Instructions for the task: Within the entries below, the lines from the one with "Canaccini, A.; Verzuri, A.;" through the one with "D'Arminio Monforte, A.;" are to be set down exactly, both ends kept.
[Start of section]
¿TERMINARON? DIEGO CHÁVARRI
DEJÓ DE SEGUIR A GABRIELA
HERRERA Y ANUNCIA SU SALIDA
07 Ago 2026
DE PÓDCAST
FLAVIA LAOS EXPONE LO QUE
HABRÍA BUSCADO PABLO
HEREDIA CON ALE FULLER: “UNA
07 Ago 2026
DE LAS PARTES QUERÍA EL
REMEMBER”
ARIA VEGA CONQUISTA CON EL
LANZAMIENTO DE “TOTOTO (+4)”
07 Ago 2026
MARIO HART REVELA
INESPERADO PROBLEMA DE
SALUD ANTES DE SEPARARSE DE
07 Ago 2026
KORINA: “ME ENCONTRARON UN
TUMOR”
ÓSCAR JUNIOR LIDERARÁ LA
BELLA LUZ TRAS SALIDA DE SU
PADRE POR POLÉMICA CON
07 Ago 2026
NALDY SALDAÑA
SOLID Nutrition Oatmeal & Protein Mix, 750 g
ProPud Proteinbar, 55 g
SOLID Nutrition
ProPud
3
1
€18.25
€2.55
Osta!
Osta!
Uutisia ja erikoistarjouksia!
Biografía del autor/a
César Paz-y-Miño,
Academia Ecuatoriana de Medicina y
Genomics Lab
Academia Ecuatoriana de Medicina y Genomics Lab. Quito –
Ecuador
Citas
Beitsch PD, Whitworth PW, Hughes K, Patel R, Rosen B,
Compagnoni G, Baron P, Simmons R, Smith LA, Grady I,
[End of section]
[Start of section]
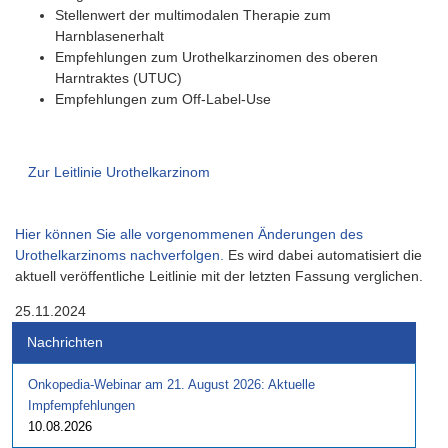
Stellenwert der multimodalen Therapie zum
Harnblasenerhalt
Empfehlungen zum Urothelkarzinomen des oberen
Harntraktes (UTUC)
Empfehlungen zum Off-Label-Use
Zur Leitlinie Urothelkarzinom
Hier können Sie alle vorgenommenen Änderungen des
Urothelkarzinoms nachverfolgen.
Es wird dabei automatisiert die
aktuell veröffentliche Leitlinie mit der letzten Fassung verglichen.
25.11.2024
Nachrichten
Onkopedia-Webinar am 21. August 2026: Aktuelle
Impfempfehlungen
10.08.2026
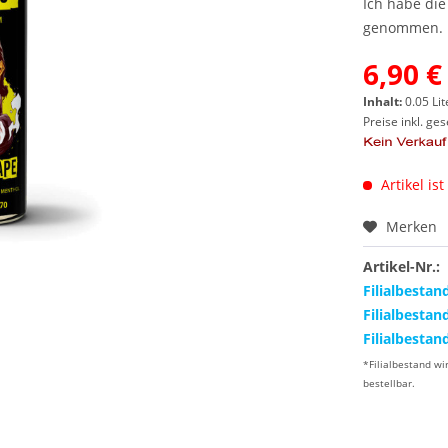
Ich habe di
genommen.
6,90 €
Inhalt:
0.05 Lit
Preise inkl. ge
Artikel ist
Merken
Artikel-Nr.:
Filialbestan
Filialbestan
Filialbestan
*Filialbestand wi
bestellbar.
[End of section]
[Start of section]
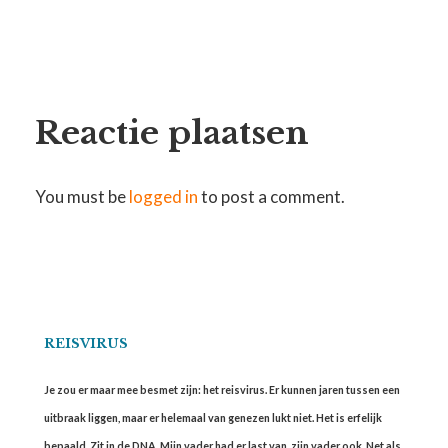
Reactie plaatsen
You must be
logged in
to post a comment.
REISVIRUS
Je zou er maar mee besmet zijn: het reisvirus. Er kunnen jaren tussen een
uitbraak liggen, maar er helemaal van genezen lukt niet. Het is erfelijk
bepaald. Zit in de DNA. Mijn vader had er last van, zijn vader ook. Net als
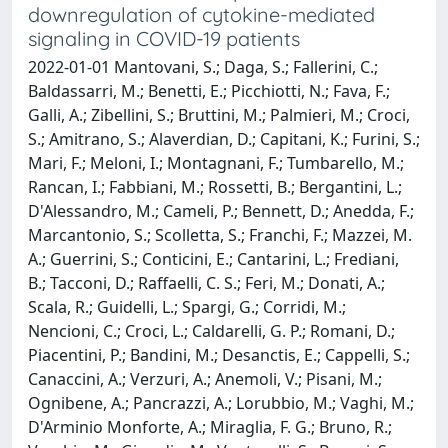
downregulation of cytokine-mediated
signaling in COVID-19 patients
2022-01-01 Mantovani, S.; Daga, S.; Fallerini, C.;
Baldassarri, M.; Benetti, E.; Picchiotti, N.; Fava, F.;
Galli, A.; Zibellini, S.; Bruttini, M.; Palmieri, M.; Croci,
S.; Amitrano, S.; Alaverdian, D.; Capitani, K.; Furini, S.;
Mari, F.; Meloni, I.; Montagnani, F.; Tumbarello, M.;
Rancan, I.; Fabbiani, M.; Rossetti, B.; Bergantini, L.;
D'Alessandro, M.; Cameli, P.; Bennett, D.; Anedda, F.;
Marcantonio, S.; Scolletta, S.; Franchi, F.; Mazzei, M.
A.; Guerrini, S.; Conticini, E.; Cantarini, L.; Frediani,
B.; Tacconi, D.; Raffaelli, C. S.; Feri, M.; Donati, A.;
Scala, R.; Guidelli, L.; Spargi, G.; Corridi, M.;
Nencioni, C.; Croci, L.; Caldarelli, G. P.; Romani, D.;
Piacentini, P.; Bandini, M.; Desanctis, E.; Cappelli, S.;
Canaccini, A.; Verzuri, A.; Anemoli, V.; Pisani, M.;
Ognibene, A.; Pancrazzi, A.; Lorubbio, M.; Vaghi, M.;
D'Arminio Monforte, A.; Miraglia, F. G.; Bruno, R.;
[End of section]
Output:
Canaccini, A.; Verzuri, A.; Anemoli, V.; Pisani, M.;
Ognibene, A.; Pancrazzi, A.; Lorubbio, M.; Vaghi, M.;
D'Arminio Monforte, A.; Miraglia, F. G.; Bruno, R.;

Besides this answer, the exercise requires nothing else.